YOUR OBJECTIVE ▸ If a line in the data below contains "scale", copy it.

WORKING DATA ▸

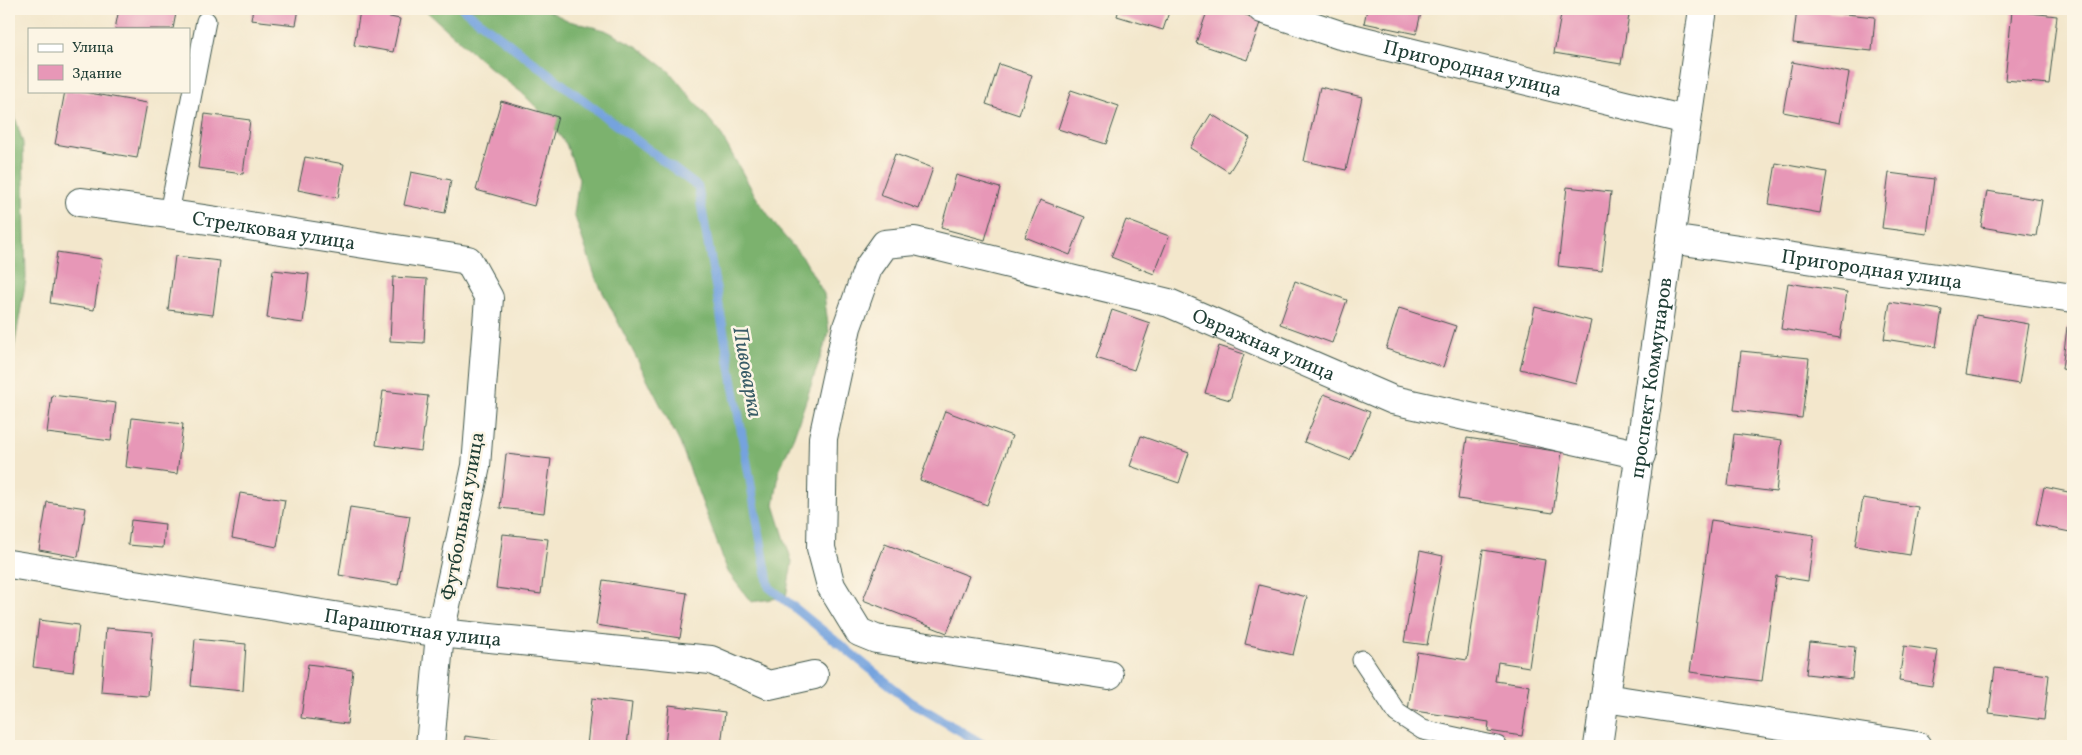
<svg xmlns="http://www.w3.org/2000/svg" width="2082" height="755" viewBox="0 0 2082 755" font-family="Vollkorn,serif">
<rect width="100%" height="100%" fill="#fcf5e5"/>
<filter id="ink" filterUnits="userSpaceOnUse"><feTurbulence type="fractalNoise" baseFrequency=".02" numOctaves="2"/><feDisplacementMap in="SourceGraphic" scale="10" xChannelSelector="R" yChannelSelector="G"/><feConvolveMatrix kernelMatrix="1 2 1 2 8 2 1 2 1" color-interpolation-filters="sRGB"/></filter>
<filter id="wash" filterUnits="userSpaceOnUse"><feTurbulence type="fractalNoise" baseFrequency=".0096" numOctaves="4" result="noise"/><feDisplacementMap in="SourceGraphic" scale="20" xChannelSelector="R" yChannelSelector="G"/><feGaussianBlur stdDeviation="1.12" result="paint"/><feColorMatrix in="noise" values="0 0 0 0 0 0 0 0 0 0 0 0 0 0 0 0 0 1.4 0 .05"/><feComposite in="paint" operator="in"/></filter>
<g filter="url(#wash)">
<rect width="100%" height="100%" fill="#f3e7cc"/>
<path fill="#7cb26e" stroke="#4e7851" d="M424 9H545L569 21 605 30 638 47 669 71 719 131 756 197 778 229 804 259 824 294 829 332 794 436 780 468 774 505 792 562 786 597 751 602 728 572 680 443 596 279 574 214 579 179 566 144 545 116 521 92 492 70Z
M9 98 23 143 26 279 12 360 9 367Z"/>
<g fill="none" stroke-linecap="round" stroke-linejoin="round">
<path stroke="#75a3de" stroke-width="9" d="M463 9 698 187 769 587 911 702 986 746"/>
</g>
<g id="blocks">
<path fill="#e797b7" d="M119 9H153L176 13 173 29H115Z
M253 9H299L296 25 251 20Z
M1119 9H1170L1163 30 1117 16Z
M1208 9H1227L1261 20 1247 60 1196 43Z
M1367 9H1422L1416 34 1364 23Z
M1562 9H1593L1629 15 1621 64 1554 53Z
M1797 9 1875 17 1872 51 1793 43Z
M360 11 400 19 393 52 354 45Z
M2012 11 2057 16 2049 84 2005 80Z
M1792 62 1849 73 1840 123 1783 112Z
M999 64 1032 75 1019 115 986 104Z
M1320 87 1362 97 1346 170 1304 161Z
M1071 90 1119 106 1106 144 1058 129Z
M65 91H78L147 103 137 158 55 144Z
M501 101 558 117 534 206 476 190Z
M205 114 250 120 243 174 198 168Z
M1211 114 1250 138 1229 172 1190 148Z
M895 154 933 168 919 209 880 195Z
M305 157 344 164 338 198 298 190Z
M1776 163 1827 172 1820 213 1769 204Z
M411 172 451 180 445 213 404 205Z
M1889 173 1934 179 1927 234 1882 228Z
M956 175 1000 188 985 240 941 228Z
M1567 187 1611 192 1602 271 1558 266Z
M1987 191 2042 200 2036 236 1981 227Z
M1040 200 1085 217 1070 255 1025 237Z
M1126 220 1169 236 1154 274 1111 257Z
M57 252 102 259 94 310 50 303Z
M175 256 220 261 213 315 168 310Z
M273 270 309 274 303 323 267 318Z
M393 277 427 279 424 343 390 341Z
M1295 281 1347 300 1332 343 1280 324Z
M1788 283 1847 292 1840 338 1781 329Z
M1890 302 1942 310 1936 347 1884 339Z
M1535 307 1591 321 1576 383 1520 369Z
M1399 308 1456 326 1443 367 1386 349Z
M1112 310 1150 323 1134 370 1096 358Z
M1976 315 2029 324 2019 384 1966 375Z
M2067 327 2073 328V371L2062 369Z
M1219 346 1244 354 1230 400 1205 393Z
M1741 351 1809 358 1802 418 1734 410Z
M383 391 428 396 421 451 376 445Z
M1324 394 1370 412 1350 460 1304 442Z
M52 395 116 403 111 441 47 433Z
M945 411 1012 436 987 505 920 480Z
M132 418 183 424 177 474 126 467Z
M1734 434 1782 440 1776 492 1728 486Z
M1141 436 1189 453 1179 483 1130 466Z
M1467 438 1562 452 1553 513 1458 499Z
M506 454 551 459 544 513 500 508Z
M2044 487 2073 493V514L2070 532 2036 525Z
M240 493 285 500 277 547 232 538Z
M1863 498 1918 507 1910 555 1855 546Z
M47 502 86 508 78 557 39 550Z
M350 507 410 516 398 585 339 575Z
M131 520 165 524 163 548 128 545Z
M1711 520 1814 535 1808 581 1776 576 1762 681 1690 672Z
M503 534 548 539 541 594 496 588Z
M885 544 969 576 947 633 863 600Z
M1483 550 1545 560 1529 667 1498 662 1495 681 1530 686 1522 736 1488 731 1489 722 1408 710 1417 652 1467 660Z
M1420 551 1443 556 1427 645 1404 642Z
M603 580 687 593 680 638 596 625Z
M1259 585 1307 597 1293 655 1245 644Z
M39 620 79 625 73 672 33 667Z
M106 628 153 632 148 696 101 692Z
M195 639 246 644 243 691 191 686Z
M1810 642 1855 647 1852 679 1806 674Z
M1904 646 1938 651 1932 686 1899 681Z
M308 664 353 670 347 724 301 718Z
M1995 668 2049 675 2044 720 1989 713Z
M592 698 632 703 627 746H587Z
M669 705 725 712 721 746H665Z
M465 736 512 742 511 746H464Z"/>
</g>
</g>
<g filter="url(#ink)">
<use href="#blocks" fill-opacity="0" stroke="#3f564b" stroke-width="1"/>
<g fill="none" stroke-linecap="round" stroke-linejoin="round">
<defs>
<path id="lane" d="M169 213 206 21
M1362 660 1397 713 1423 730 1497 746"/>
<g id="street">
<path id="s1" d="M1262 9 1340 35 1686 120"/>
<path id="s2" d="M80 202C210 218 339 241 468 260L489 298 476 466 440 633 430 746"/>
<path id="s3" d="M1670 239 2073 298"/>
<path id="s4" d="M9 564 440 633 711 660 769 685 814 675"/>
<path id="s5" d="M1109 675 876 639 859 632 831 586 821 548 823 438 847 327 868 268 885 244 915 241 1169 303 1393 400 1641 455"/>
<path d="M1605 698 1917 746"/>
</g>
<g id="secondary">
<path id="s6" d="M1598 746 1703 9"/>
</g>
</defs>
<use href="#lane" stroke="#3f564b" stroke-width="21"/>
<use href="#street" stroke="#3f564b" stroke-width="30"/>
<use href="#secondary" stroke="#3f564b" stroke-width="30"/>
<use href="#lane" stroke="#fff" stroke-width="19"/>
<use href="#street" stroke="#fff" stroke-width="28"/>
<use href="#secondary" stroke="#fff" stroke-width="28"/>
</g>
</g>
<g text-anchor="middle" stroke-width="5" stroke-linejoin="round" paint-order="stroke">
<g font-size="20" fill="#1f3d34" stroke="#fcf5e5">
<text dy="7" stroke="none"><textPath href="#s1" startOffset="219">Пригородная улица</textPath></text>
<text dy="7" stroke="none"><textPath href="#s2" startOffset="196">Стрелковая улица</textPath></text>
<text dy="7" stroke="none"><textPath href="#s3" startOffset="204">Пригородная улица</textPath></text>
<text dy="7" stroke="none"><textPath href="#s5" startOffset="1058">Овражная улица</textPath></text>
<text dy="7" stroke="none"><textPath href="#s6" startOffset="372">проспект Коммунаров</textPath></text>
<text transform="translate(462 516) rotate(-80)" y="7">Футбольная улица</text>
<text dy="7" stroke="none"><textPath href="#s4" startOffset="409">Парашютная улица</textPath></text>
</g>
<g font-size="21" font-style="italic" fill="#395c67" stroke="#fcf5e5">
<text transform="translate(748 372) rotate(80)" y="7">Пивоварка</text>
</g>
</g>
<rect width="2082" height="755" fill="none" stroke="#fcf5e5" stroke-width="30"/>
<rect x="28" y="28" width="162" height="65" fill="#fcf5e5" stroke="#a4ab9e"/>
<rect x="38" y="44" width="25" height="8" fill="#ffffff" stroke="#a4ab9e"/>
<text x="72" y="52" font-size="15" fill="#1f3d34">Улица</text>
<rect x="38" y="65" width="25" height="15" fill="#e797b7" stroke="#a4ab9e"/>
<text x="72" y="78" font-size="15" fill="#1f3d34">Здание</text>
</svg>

TASK OUTPUT ▸
<filter id="ink" filterUnits="userSpaceOnUse"><feTurbulence type="fractalNoise" baseFrequency=".02" numOctaves="2"/><feDisplacementMap in="SourceGraphic" scale="10" xChannelSelector="R" yChannelSelector="G"/><feConvolveMatrix kernelMatrix="1 2 1 2 8 2 1 2 1" color-interpolation-filters="sRGB"/></filter>
<filter id="wash" filterUnits="userSpaceOnUse"><feTurbulence type="fractalNoise" baseFrequency=".0096" numOctaves="4" result="noise"/><feDisplacementMap in="SourceGraphic" scale="20" xChannelSelector="R" yChannelSelector="G"/><feGaussianBlur stdDeviation="1.12" result="paint"/><feColorMatrix in="noise" values="0 0 0 0 0 0 0 0 0 0 0 0 0 0 0 0 0 1.4 0 .05"/><feComposite in="paint" operator="in"/></filter>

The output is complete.